TASK:
Please copy out each line of the listing that contains the word "lines".

DATA TO PROCESS:
┏━━
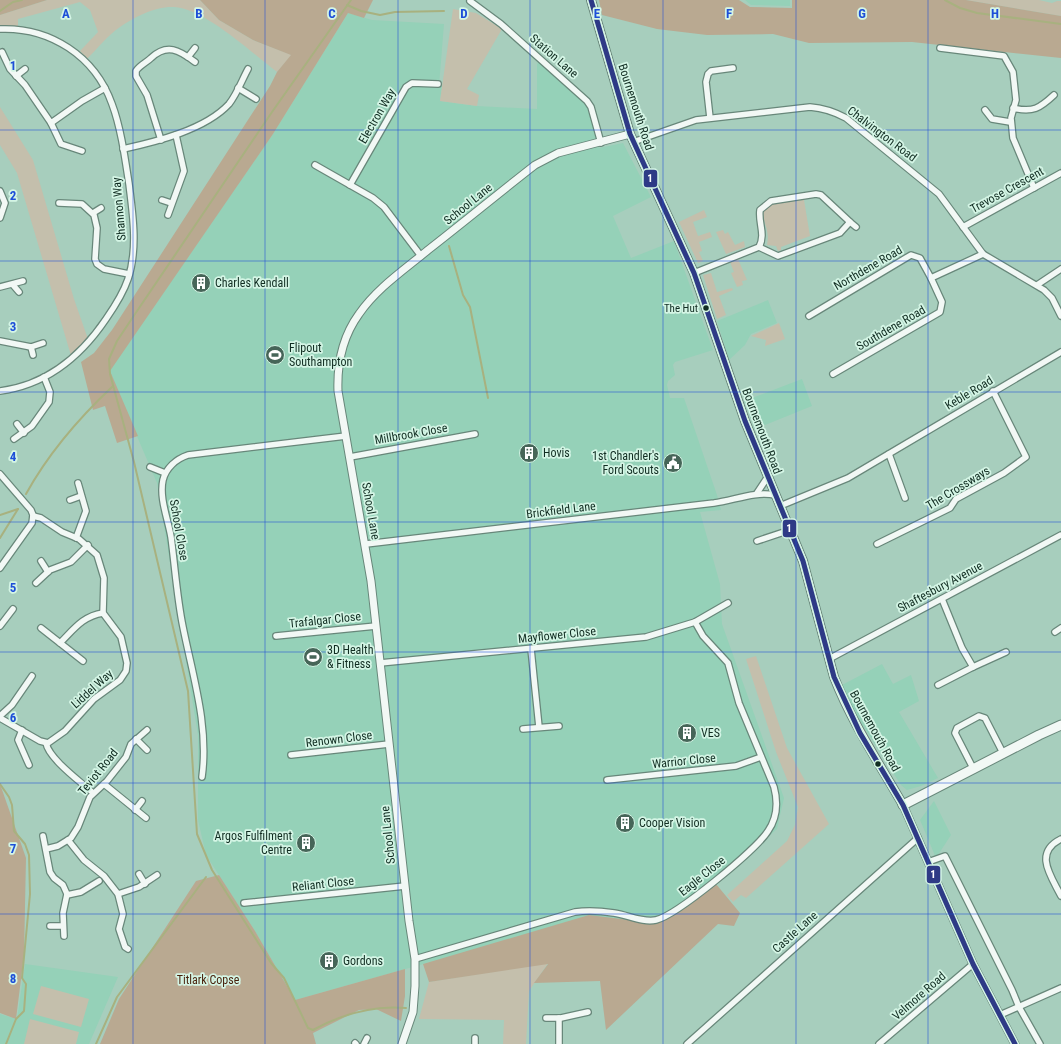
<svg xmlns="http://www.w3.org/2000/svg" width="1061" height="1044" font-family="'Roboto Condensed',sans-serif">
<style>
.built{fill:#95d1b8}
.green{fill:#c4bfac}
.forest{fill:#b9a991}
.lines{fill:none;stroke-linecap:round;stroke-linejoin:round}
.stream{stroke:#a8b17f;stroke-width:2}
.minor-casing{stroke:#68877a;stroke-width:8}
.tertiary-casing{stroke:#68877a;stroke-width:9}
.secondary-casing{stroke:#68877a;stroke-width:10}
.primary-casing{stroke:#68877a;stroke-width:11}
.minor{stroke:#f2f8f5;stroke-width:5.5}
.tertiary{stroke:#f2f8f5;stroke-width:7}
.secondary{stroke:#f2f8f5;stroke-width:8}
.primary{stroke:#f2f8f5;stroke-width:9}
.bus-1-casing{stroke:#d4f5e5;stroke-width:8}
.bus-1{stroke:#2e3a86;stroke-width:5}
.grid{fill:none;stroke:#1d4ed8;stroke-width:1;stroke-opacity:0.55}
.bus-dot{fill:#112d22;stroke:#d4f5e5;stroke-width:1.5}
.labels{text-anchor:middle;stroke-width:3.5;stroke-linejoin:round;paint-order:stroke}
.bus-label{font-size:11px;fill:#112d22;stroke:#d4f5e5;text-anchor:end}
.street-label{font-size:12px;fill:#112d22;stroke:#d4f5e5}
.poi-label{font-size:12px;fill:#112d22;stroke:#d4f5e5;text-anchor:start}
.park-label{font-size:12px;fill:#471f09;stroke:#d4f5e5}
.grid-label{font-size:13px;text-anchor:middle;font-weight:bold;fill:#1d4ed8;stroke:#d4f5e5;stroke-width:3.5;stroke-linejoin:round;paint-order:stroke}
.line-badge{stroke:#d4f5e5;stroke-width:1.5}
.badge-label{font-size:11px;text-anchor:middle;font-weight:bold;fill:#fff}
</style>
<rect width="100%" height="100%" fill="#a7cebd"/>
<g class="built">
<path d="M745 0H790V6L751 5Z"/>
<path d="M348 13 372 20 444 24 439 86H442L440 101 477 106 537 109V64L540 61 586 103 599 148 623 143 651 197 613 216 631 258 674 241 713 350 675 362 673 365 675 375 668 381 667 385 670 398H684L717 495 721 510 700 512 720 584 722 624 784 798 777 829 716 884 669 918 655 923 633 921 434 961 295 1000 255 931 206 855 198 820V735L157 483 109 371 273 134Z"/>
<path d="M768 300 777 323 751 334 745 345 729 360 717 321Z"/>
<path d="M802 379 812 406 755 429 744 401Z"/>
<path d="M882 664 893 684 911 675 919 701 899 712 938 778 921 786 907 790 901 785 851 707 842 685Z"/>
<path d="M934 801 951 835 936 858 920 820Z"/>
<path d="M25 964 118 977 89 1044H0V1014L17 1019Z"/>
</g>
<g class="green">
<path d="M47 0H200L219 20 253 40 292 55 277 72C252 53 204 8 174 7 156 6 134 17 120 27 108 35 97 49 87 59L80 51 98 32 90 10 80 2 18 19V28H0V15Z"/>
<path d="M966 0H1039L1052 3 1057 1H1061V16Z"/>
<path d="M453 9 476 13 502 29 467 89 479 95 477 106 440 101Z"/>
<path d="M0 107 33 160 74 299 89 342 72 359 17 173 0 145Z"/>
<path d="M804 200 810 236 781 247V250L778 251 776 246 767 245C769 235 767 230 764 220 757 200 791 202 804 200Z"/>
<path d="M704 210 707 217 693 222 698 236 710 232 712 237 699 242 702 251 699 252 703 261 698 263 679 222Z"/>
<path d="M723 230 725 234 728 232 735 245 744 241 745 247 726 254 716 232Z"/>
<path d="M738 259 747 280 742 281 743 285 737 287 731 273 734 272 730 262Z"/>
<path d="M711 273 717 292 732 288 733 290 719 296 726 315 717 319 703 275Z"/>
<path d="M779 323 785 339 765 346 766 340 751 336Z"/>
<path d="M756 656 787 748 829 824 746 898 741 895 733 902 727 895 787 841 795 825 798 807 776 752 746 659Z"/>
<path d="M548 963 529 991 526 1044H503L504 1020 419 1019 429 982Z"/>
<path d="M41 986 89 999 81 1027 33 1014Z"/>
<path d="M30 1019 79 1032 76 1044H24Z"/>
</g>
<g class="forest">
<path d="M0 0H47L0 15Z"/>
<path d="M200 0H373L364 18 348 13 273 134 110 371 138 436 117 443 105 406 93 410 81 362 94 353 112 330 270 86 277 72 291 55 253 40 219 20Z"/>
<path d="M599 0H739L750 7 792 8V0H966L1061 16V58L912 42 809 43 773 34 707 35 657 29 602 15Z"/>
<path d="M0 784 26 858 24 955 16 1019 0 1013Z"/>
<path d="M219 875 255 931 295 1000 405 969V996L401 1021 376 1009 359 1010 313 1033 316 1044H100L119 999 196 881Z"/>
<path d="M716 884 740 913 734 926 718 924 606 1030 600 981 534 983 548 964 429 982 423 964 589 915 654 923 669 918Z"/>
</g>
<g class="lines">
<g class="stream">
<path d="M351 0 272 112 135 314 117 341 109 359 110 374 134 462 188 691 197 834 212 870 271 963 284 978 308 1028 313 1030C342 1014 372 1005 406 1008"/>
<path d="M945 0 960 8 977 13 1061 24"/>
<path d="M347 5 361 11 380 15 395 12 444 11"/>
<path d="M0 11 13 2 22 0"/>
<path d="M449 246 463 295 470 307 488 398"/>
<path d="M26 494C48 454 80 417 113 386"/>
<path d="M0 515 18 509"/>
<path d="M0 538 18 509"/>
<path d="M0 784 9 797 12 805 14 831 25 844 29 855 30 894 22 978 26 984 24 1011 16 1019 6 1044"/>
<path d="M96 1044 117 997 206 877"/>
</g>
<defs>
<g id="minor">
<path d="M470 1 501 24 587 101 591 107 601 143"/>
<path d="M0 29C50 27 95 56 112 104 121 128 125 158 129 184 133 215 138 249 128 279 123 294 115 306 106 319 81 356 46 385 0 391"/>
<path d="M940 48 1004 56 1013 72 1016 100 1011 118 1013 138 1034 188"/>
<path d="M2 52 10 69 25 85 51 123 82 101 105 88"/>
<path d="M188 57 195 48"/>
<path d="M16 76 25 69"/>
<path d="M238 88 256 99"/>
<path d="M1013 108C1033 113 1040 108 1054 95"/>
<path d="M985 110 992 119 1010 122"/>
<path d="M710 118 706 82 708 74 711 71 733 68"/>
<path d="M51 123 61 144 82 151"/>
<path d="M161 140 147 95 136 76V71C140 65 146 63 151 58 167 43 179 50 195 62"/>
<path d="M633 142 696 120 810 107C823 108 835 112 846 118L939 194 983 254 1044 290 1052 298 1061 316"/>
<path d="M123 149C155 142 205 130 229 104 237 94 242 80 248 69"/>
<path d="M315 165 373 198 384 207 421 256"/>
<path d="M350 185 406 87 412 83 438 84"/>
<path d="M0 191 5 203 0 218"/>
<path d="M162 200 171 203"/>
<path d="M59 203 82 204 94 215 97 228 95 259 97 264 104 269 129 274"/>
<path d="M93 213 101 208"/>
<path d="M168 215 184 171 176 135"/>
<path d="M850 222 856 227"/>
<path d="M963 227 1061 173"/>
<path d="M694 273 759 247C766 234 758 223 760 210L771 201 816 194 821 195 850 222 840 233 778 256 759 247"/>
<path d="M13 285 19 292"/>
<path d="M1037 285 1061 269"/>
<path d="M0 287 23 281"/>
<path d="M809 316 911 255 920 258 931 278"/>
<path d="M0 341 31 347 43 343"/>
<path d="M31 347 33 355"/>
<path d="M833 374 940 312 942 302 931 278 983 254"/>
<path d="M17 424 24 433"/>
<path d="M14 439 32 426 49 402 50 392 44 377"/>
<path d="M889 454 905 498"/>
<path d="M350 457 475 434"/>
<path d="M150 467 165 473"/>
<path d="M0 474 31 510 33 515 32 523 0 568"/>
<path d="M757 493 767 478"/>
<path d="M70 500 81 496"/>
<path d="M780 506 848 478 1061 352"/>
<path d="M76 538 86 511 78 483"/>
<path d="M757 541 790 530"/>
<path d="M366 544 714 503C735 500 755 491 775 495"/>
<path d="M877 544 950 508 956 499 1004 473 1026 457 993 391"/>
<path d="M41 561 48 572"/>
<path d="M36 583 50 570 71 562 88 545"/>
<path d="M0 626 13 609"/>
<path d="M41 628 83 661"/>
<path d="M1055 632 1061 628"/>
<path d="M276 636 376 626"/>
<path d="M60 643C74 629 83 616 103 613"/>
<path d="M531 649 539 727"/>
<path d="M829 659 1061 535"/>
<path d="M380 663 646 637 695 622 728 603"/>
<path d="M973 667 1006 652"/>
<path d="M938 685 973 667 962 648 942 599"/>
<path d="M0 716 12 705 32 676"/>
<path d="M0 718 40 741 48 743 65 731 94 699 120 680 126 671 127 663 121 637 103 613 104 578 97 555 79 539 62 532 41 518 33 516"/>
<path d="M523 729 559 726"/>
<path d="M22 730 18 740 29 765"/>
<path d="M136 739 147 750"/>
<path d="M46 743C49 759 81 782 93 793"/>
<path d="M291 755 389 744"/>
<path d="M973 768 955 733 957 728 979 716 985 718 1003 753"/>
<path d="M202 777C209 726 193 677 183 627 177 598 175 567 171 537 168 519 159 498 163 480 166 468 176 459 188 455L346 436"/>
<path d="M607 780 736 766 761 757"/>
<path d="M104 784 146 818"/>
<path d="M135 810 142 801"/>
<path d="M43 836 50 872 54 878 63 885 67 894 63 913 64 936"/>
<path d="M1061 839C1033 853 1051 876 1061 896"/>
<path d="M68 840 84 860 104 876 118 894 123 914 119 929 125 947 128 949"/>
<path d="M46 849 58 846 71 838 78 827 90 797 107 781 126 757 131 744 147 730"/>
<path d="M928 862 945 856 1012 990 1019 1007 1040 1044"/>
<path d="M139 874 145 884"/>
<path d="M118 894 139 887 157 875"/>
<path d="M67 895 81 892 99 881"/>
<path d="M244 903 405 886"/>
<path d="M50 926H63"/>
<path d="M415 959 575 912C588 910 601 911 614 913 628 915 643 923 656 920 677 915 756 850 768 831 777 818 778 802 774 787L739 703 728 663 703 636 695 622"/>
<path d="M1000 1015 1061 988"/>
<path d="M546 1018H561L588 1012"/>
<path d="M355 1043 356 1044"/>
<path d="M364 1044 367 1038"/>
<path d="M475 1044V1038"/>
<path d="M559 1044V1018"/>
<path d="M687 1044 918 838"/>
<path d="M879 1044 973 964"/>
</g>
<g id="tertiary">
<path d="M903 805 973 964 1015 1044"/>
<path d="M402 1044 413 1012 415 986V959L409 921 371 581 338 391C337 364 343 336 359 314 377 288 404 270 428 250 464 222 499 193 535 165L558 153 630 134"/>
</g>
<path id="secondary" d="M591 0 630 134 694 273 745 421 803 561 834 677C852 723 879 763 903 805"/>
<path id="primary" d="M903 805 1039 735 1061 725"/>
</defs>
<use href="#minor" class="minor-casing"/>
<use href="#tertiary" class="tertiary-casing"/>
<use href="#secondary" class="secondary-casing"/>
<use href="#primary" class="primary-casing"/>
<use href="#minor" class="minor"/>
<use href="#tertiary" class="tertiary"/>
<use href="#secondary" class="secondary"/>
<use href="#primary" class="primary"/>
<defs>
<path id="bus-1" d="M591 0 630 134 694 273 745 421 803 561 834 677 860 733 903 805 973 964 1015 1044"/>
</defs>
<use href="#bus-1" class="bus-1-casing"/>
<use href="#bus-1" class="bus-1"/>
</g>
<path class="grid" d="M133 0V1044M265 0V1044M398 0V1044M530 0V1044M663 0V1044M796 0V1044M928 0V1044M0 130H1061M0 261H1061M0 392H1061M0 522H1061M0 652H1061M0 783H1061M0 914H1061"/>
<defs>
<symbol id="building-disc" viewBox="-11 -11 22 22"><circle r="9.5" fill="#466558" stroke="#d4f5e5"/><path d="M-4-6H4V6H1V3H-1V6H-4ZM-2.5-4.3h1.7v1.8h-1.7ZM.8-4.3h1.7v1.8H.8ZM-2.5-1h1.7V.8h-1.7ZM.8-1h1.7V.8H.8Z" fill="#fff"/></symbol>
<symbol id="stadium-disc" viewBox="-11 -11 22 22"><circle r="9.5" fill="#466558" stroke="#d4f5e5"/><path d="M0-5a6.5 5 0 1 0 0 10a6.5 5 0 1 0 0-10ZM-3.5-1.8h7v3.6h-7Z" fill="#fff"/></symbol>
<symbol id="civic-disc" viewBox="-11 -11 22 22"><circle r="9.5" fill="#466558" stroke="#d4f5e5"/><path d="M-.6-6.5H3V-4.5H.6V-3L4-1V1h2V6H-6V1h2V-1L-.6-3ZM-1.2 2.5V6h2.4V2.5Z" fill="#fff"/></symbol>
</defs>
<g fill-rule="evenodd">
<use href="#building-disc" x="190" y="272" width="22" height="22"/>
<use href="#stadium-disc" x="264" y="344" width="22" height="22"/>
<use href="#building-disc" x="518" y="442" width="22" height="22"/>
<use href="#civic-disc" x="662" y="452" width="22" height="22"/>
<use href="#stadium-disc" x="302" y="646" width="22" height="22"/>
<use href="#building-disc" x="676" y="722" width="22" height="22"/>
<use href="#building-disc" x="614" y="812" width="22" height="22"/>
<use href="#building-disc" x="295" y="832" width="22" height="22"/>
<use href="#building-disc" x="318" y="950" width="22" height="22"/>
</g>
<g class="bus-dot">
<circle cx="706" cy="308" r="3.5"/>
<circle cx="878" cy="764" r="3.5"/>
</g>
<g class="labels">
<g class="bus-label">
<text x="698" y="312">The Hut</text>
</g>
<g class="street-label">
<text transform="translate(554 56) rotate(41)" y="4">Station Lane</text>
<text transform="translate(636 107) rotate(72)" y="4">Bournemouth Road</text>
<text transform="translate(377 116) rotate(-60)" y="4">Electron Way</text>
<text transform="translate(882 134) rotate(37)" y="4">Chalvington Road</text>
<text transform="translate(1007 190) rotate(-29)" y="4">Trevose Crescent</text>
<text transform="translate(468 204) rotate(-39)" y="4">School Lane</text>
<text transform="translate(119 209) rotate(-95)" y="4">Shannon Way</text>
<text transform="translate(868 268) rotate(-30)" y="4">Northdene Road</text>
<text transform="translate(891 328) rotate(-30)" y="4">Southdene Road</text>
<text transform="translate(969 393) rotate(-31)" y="4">Keble Road</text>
<text transform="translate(762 431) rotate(69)" y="4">Bournemouth Road</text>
<text transform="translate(411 434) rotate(-10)" y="4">Millbrook Close</text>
<text transform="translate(958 488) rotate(-31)" y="4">The Crossways</text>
<text transform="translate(561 510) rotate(-7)" y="4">Brickfield Lane</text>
<text transform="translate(371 511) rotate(80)" y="4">School Lane</text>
<text transform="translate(179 530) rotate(80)" y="4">School Close</text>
<text transform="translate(940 587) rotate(-28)" y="4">Shaftesbury Avenue</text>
<text transform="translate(325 620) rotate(-6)" y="4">Trafalgar Close</text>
<text transform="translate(557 635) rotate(-6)" y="4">Mayflower Close</text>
<text transform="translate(92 689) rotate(-42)" y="4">Liddel Way</text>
<text transform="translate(875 731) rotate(61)" y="4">Bournemouth Road</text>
<text transform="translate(339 739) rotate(-7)" y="4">Renown Close</text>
<text transform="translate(684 761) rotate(-6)" y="4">Warrior Close</text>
<text transform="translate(98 772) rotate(-51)" y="4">Teviot Road</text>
<text transform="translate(388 835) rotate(-96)" y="4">School Lane</text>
<text transform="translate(702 876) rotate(-39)" y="4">Eagle Close</text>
<text transform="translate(323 884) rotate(-6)" y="4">Reliant Close</text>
<text transform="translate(795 932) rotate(-42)" y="4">Castle Lane</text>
<text transform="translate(919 996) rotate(-41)" y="4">Velmore Road</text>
</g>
<g class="poi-label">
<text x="215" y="287">Charles Kendall</text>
<text x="289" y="352">Flipout<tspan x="289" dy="14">Southampton</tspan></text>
<text x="543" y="457">Hovis</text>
<text x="659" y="460" text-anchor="end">1st Chandler's<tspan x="659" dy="14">Ford Scouts</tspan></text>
<text x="327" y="654">3D Health<tspan x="327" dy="14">&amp; Fitness</tspan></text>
<text x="701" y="737">VES</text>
<text x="639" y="827">Cooper Vision</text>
<text x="292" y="840" text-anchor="end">Argos Fulfilment<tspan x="292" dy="14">Centre</tspan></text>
<text x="343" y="965">Gordons</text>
</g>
<g class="park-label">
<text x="208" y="984">Titlark Copse</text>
</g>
</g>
<g class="grid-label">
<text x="66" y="18">A</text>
<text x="199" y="18">B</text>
<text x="332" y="18">C</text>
<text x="464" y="18">D</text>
<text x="597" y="18">E</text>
<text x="729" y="18">F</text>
<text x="862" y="18">G</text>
<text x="995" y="18">H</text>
<text x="13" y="70">1</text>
<text x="13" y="200">2</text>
<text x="13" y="331">3</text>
<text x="13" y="461">4</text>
<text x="13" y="592">5</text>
<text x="13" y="722">6</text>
<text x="13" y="853">7</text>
<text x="13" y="983">8</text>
</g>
<g class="line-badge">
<rect x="643" y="169" width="15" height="19" rx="4" fill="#2e3a86"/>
<rect x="782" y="519" width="15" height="19" rx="4" fill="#2e3a86"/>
<rect x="926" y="865" width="15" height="19" rx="4" fill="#2e3a86"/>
</g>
<g class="badge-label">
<text x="650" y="182">1</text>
<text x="789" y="532">1</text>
<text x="933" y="878">1</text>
</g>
</svg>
┗━━
TASK SOLUTION:
.lines{fill:none;stroke-linecap:round;stroke-linejoin:round}
<g class="lines">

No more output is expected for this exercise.